Once the pictures have been removed, repeat the remainder of the records exactly.
Data supplied: Begin
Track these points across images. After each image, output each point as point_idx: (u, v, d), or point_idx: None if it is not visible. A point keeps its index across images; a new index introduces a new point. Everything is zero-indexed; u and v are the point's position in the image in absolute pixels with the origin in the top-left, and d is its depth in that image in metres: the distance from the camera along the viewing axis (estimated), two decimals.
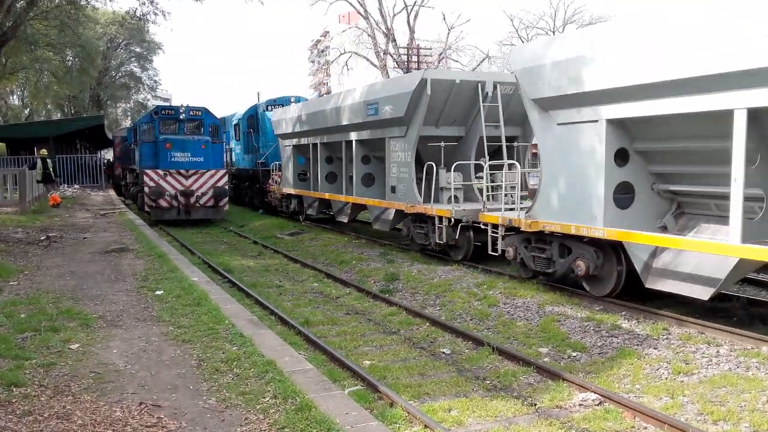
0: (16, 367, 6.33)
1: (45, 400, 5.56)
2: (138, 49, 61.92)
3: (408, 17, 44.29)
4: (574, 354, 8.22)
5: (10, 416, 5.16)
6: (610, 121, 9.55)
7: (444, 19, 52.32)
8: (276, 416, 5.23)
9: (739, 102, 7.58)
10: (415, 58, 45.40)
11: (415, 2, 43.82)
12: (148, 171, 22.56)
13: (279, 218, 24.52)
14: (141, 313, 8.73)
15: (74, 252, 14.22)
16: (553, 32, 51.54)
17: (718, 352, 7.82)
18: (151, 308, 9.01)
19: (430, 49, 49.30)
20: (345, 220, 19.17)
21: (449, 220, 13.36)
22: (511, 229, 11.84)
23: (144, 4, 21.72)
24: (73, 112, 57.33)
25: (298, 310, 10.83)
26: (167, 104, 34.54)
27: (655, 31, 8.57)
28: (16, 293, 9.90)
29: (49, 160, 27.95)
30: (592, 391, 6.75)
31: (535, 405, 6.62)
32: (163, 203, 22.54)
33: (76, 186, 37.01)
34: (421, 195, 14.47)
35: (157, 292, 9.96)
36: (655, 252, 9.52)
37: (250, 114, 28.61)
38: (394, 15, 44.09)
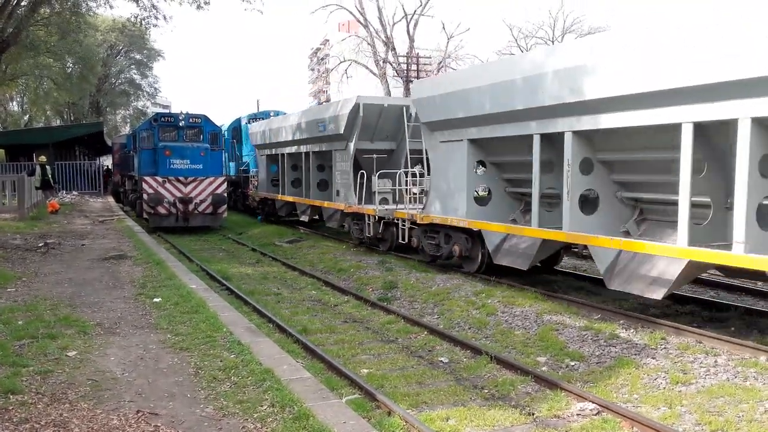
0: (13, 374, 6.31)
1: (42, 407, 5.54)
2: (138, 56, 62.00)
3: (408, 26, 44.45)
4: (572, 363, 8.21)
5: (7, 424, 5.15)
6: (470, 141, 12.78)
7: (443, 28, 52.47)
8: (274, 425, 5.22)
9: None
10: (414, 67, 45.53)
11: (414, 11, 43.99)
12: (147, 178, 22.57)
13: (277, 226, 24.58)
14: (139, 321, 8.72)
15: (72, 259, 14.21)
16: (553, 42, 51.71)
17: (716, 361, 7.82)
18: (149, 316, 9.00)
19: (430, 57, 49.50)
20: (306, 219, 22.17)
21: (375, 217, 16.46)
22: (415, 224, 14.81)
23: (145, 9, 21.77)
24: (72, 118, 57.35)
25: (296, 318, 10.82)
26: (167, 111, 34.65)
27: (499, 80, 11.51)
28: (13, 300, 9.88)
29: (48, 167, 27.99)
30: (590, 401, 6.75)
31: (533, 414, 6.62)
32: (162, 210, 22.54)
33: (74, 192, 37.00)
34: (356, 197, 17.35)
35: (155, 300, 9.94)
36: (505, 238, 12.45)
37: (234, 126, 32.20)
38: (394, 24, 44.25)
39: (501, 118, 11.65)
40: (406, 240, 15.36)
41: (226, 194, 23.99)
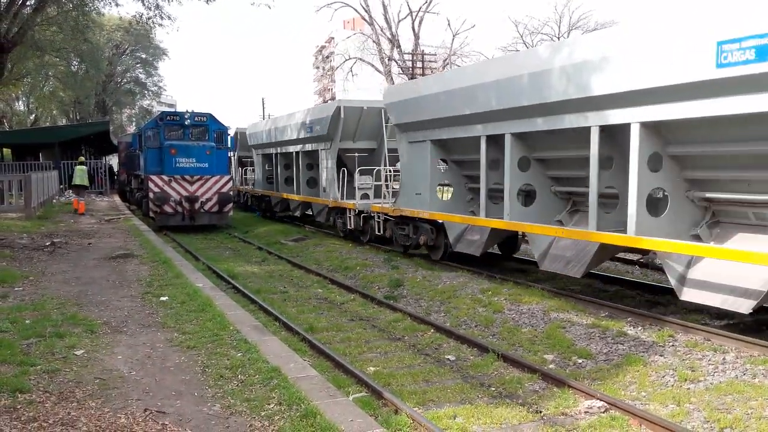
0: (21, 373, 6.33)
1: (50, 406, 5.55)
2: (143, 55, 62.06)
3: (413, 23, 44.35)
4: (580, 361, 8.19)
5: (15, 422, 5.16)
6: (432, 141, 14.31)
7: (449, 25, 52.46)
8: (281, 423, 5.22)
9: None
10: (419, 64, 45.44)
11: (420, 8, 43.91)
12: (153, 177, 22.60)
13: (283, 224, 24.66)
14: (146, 319, 8.74)
15: (79, 258, 14.24)
16: (558, 38, 51.51)
17: (724, 359, 7.78)
18: (156, 314, 9.01)
19: (435, 54, 49.33)
20: (298, 214, 24.28)
21: (355, 211, 18.00)
22: (389, 216, 16.25)
23: (149, 8, 21.75)
24: (78, 117, 57.44)
25: (303, 316, 10.83)
26: (172, 110, 34.69)
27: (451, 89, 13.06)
28: (21, 299, 9.91)
29: (85, 167, 28.28)
30: (597, 399, 6.73)
31: (541, 412, 6.60)
32: (168, 209, 22.57)
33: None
34: (339, 193, 18.99)
35: (162, 298, 9.96)
36: (466, 229, 13.88)
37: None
38: (399, 21, 44.13)
39: (455, 121, 13.20)
40: (383, 231, 16.78)
41: (231, 193, 24.07)
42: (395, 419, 6.11)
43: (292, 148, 23.27)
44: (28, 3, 21.05)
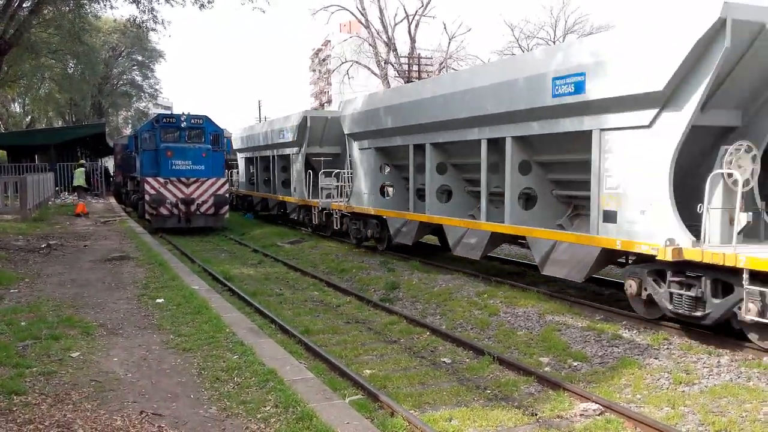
0: (16, 375, 6.32)
1: (45, 408, 5.55)
2: (140, 57, 61.97)
3: (409, 27, 44.40)
4: (575, 364, 8.21)
5: (11, 424, 5.16)
6: (376, 148, 16.76)
7: (445, 28, 52.29)
8: (277, 425, 5.23)
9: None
10: (416, 68, 45.50)
11: (416, 12, 43.93)
12: (149, 179, 22.58)
13: (279, 227, 24.65)
14: (142, 322, 8.73)
15: (75, 260, 14.23)
16: (554, 42, 51.64)
17: (719, 362, 7.81)
18: (152, 316, 9.01)
19: (431, 58, 49.40)
20: (275, 213, 26.47)
21: (318, 208, 20.39)
22: (345, 213, 18.58)
23: (143, 12, 21.73)
24: (74, 120, 57.36)
25: (299, 319, 10.83)
26: (168, 112, 34.65)
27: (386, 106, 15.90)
28: (16, 301, 9.90)
29: (84, 169, 28.37)
30: (593, 401, 6.75)
31: (536, 415, 6.61)
32: (164, 211, 22.54)
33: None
34: (306, 193, 21.36)
35: (158, 301, 9.96)
36: (405, 223, 15.82)
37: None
38: (395, 24, 44.12)
39: (391, 132, 15.76)
40: (341, 226, 19.09)
41: (227, 195, 24.09)
42: (391, 422, 6.12)
43: (269, 153, 25.83)
44: (24, 5, 21.04)
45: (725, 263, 7.70)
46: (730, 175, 8.24)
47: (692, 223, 8.70)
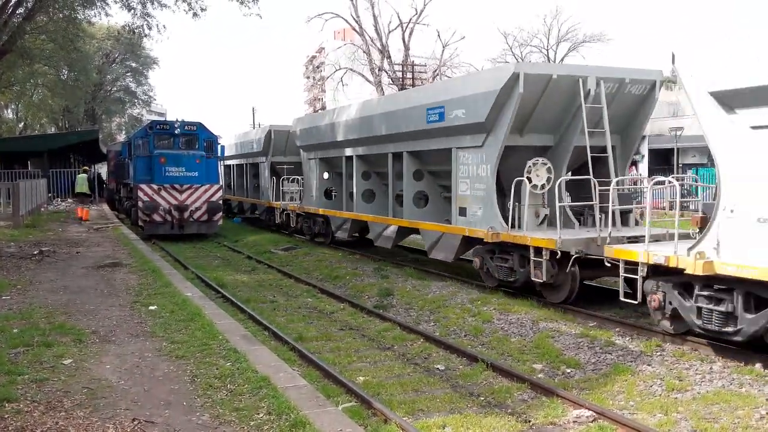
0: (8, 382, 6.29)
1: (38, 415, 5.53)
2: (133, 64, 61.90)
3: (403, 34, 44.48)
4: (569, 370, 8.22)
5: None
6: (319, 159, 20.19)
7: (439, 36, 52.64)
8: None
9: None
10: (410, 75, 45.61)
11: (410, 19, 44.09)
12: (143, 186, 22.52)
13: (273, 233, 24.61)
14: (134, 329, 8.70)
15: (67, 266, 14.17)
16: (547, 50, 51.88)
17: (711, 368, 7.85)
18: (145, 324, 8.98)
19: (425, 65, 49.51)
20: (249, 215, 28.99)
21: (280, 209, 23.29)
22: (299, 213, 21.85)
23: (137, 17, 21.74)
24: (67, 126, 57.18)
25: (292, 326, 10.80)
26: (162, 119, 34.61)
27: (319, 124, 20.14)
28: (8, 308, 9.85)
29: (86, 176, 28.40)
30: (586, 408, 6.76)
31: (530, 422, 6.62)
32: (157, 218, 22.47)
33: (69, 200, 36.91)
34: (272, 196, 24.26)
35: (151, 308, 9.92)
36: (344, 221, 18.66)
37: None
38: (389, 32, 44.24)
39: (331, 145, 19.09)
40: (297, 225, 22.04)
41: (221, 202, 24.05)
42: (385, 429, 6.12)
43: (243, 161, 29.33)
44: (18, 12, 21.02)
45: (522, 243, 11.27)
46: (530, 180, 11.44)
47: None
Data supplied: End
*Problem solution*.
Track these points across images. After each image, output each point as point_idx: (u, v, d), or point_idx: None if it is not visible. A point keeps its index across images; a new index introduces a new point. Everything is zero-indexed; u and v are the point's position in the image in absolute pixels with the origin in the top-left, and d is its depth in that image in metres: the distance from the camera along the viewing axis (estimated), two decimals.
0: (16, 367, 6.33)
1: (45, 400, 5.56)
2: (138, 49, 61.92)
3: (408, 17, 44.29)
4: (574, 354, 8.22)
5: (10, 416, 5.16)
6: (610, 121, 9.55)
7: (444, 19, 52.32)
8: (276, 416, 5.23)
9: (739, 102, 7.58)
10: (415, 58, 45.40)
11: (415, 2, 43.82)
12: (148, 171, 22.56)
13: (279, 218, 24.52)
14: (141, 313, 8.73)
15: (74, 252, 14.22)
16: (553, 32, 51.54)
17: (718, 352, 7.82)
18: (151, 308, 9.01)
19: (430, 49, 49.30)
20: (345, 220, 19.17)
21: (449, 220, 13.36)
22: (511, 229, 11.84)
23: (144, 4, 21.72)
24: (73, 112, 57.33)
25: (298, 310, 10.83)
26: (167, 104, 34.54)
27: (655, 31, 8.57)
28: (16, 293, 9.90)
29: (49, 160, 27.95)
30: (592, 391, 6.75)
31: (535, 405, 6.62)
32: (163, 203, 22.54)
33: (76, 186, 37.01)
34: (421, 195, 14.47)
35: (157, 292, 9.96)
36: (655, 252, 9.52)
37: (250, 114, 28.61)
38: (394, 15, 44.09)
0: (13, 374, 6.31)
1: (42, 407, 5.54)
2: (138, 56, 62.00)
3: (408, 26, 44.45)
4: (572, 363, 8.21)
5: (7, 424, 5.15)
6: (470, 141, 12.78)
7: (443, 28, 52.47)
8: (274, 425, 5.22)
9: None
10: (414, 67, 45.53)
11: (414, 11, 43.99)
12: (147, 178, 22.57)
13: (277, 226, 24.58)
14: (139, 321, 8.72)
15: (72, 259, 14.21)
16: (553, 42, 51.71)
17: (716, 361, 7.82)
18: (149, 316, 9.00)
19: (430, 57, 49.50)
20: (306, 219, 22.17)
21: (375, 217, 16.46)
22: (415, 224, 14.81)
23: (145, 9, 21.77)
24: (72, 118, 57.35)
25: (296, 318, 10.82)
26: (167, 111, 34.65)
27: (499, 80, 11.51)
28: (13, 300, 9.88)
29: (48, 167, 27.99)
30: (590, 401, 6.75)
31: (533, 414, 6.62)
32: (162, 210, 22.54)
33: (74, 192, 37.00)
34: (356, 197, 17.35)
35: (155, 300, 9.94)
36: (505, 238, 12.45)
37: (234, 126, 32.20)
38: (394, 24, 44.25)
39: (501, 118, 11.65)
40: (406, 240, 15.36)
41: (226, 194, 23.99)
0: (21, 373, 6.33)
1: (50, 406, 5.55)
2: (143, 55, 62.06)
3: (413, 23, 44.35)
4: (580, 361, 8.19)
5: (15, 422, 5.16)
6: (432, 141, 14.31)
7: (449, 25, 52.46)
8: (281, 423, 5.22)
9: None
10: (419, 64, 45.44)
11: (420, 8, 43.91)
12: (153, 177, 22.60)
13: (283, 224, 24.66)
14: (146, 319, 8.74)
15: (79, 258, 14.24)
16: (558, 38, 51.51)
17: (724, 359, 7.78)
18: (156, 314, 9.01)
19: (435, 54, 49.33)
20: (298, 214, 24.28)
21: (355, 211, 18.00)
22: (389, 216, 16.25)
23: (149, 8, 21.75)
24: (78, 117, 57.44)
25: (303, 316, 10.83)
26: (172, 110, 34.69)
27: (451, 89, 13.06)
28: (21, 299, 9.91)
29: (85, 167, 28.28)
30: (597, 399, 6.73)
31: (541, 412, 6.60)
32: (168, 209, 22.57)
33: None
34: (339, 193, 18.99)
35: (162, 298, 9.96)
36: (466, 229, 13.88)
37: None
38: (399, 21, 44.13)
39: (455, 121, 13.20)
40: (383, 231, 16.78)
41: (231, 193, 24.07)
42: (395, 419, 6.11)
43: (292, 148, 23.27)
44: (28, 3, 21.05)
0: (16, 375, 6.32)
1: (45, 408, 5.55)
2: (140, 57, 61.97)
3: (409, 27, 44.40)
4: (575, 364, 8.21)
5: (11, 424, 5.16)
6: (376, 148, 16.76)
7: (445, 28, 52.29)
8: (277, 425, 5.23)
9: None
10: (416, 68, 45.50)
11: (416, 12, 43.93)
12: (149, 179, 22.58)
13: (279, 227, 24.65)
14: (142, 322, 8.73)
15: (75, 260, 14.23)
16: (554, 42, 51.64)
17: (719, 362, 7.81)
18: (152, 316, 9.01)
19: (431, 58, 49.40)
20: (275, 213, 26.47)
21: (318, 208, 20.39)
22: (345, 213, 18.58)
23: (143, 12, 21.73)
24: (74, 120, 57.36)
25: (299, 319, 10.83)
26: (168, 112, 34.65)
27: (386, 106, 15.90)
28: (16, 301, 9.90)
29: (84, 169, 28.37)
30: (593, 401, 6.75)
31: (536, 415, 6.61)
32: (164, 211, 22.54)
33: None
34: (306, 193, 21.36)
35: (158, 301, 9.96)
36: (405, 223, 15.82)
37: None
38: (395, 24, 44.12)
39: (391, 132, 15.76)
40: (341, 226, 19.09)
41: (227, 195, 24.09)
42: (391, 422, 6.12)
43: (269, 153, 25.83)
44: (24, 5, 21.04)
45: (725, 263, 7.70)
46: (730, 175, 8.24)
47: (692, 223, 8.70)
0: (8, 382, 6.29)
1: (38, 415, 5.53)
2: (133, 64, 61.90)
3: (403, 34, 44.48)
4: (569, 370, 8.22)
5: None
6: (319, 159, 20.19)
7: (439, 36, 52.64)
8: None
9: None
10: (410, 75, 45.61)
11: (410, 19, 44.09)
12: (143, 186, 22.52)
13: (273, 233, 24.61)
14: (134, 329, 8.70)
15: (67, 266, 14.17)
16: (547, 50, 51.88)
17: (711, 368, 7.85)
18: (145, 324, 8.98)
19: (425, 65, 49.51)
20: (249, 215, 28.99)
21: (280, 209, 23.29)
22: (299, 213, 21.85)
23: (137, 17, 21.74)
24: (67, 126, 57.18)
25: (292, 326, 10.80)
26: (162, 119, 34.61)
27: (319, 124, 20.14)
28: (8, 308, 9.85)
29: (86, 176, 28.40)
30: (586, 408, 6.76)
31: (530, 422, 6.62)
32: (157, 218, 22.47)
33: (69, 200, 36.91)
34: (272, 196, 24.26)
35: (151, 308, 9.92)
36: (344, 221, 18.66)
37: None
38: (389, 32, 44.24)
39: (331, 145, 19.09)
40: (297, 225, 22.04)
41: (221, 202, 24.05)
42: (385, 429, 6.12)
43: (243, 161, 29.33)
44: (18, 12, 21.02)
45: (522, 243, 11.27)
46: (530, 180, 11.44)
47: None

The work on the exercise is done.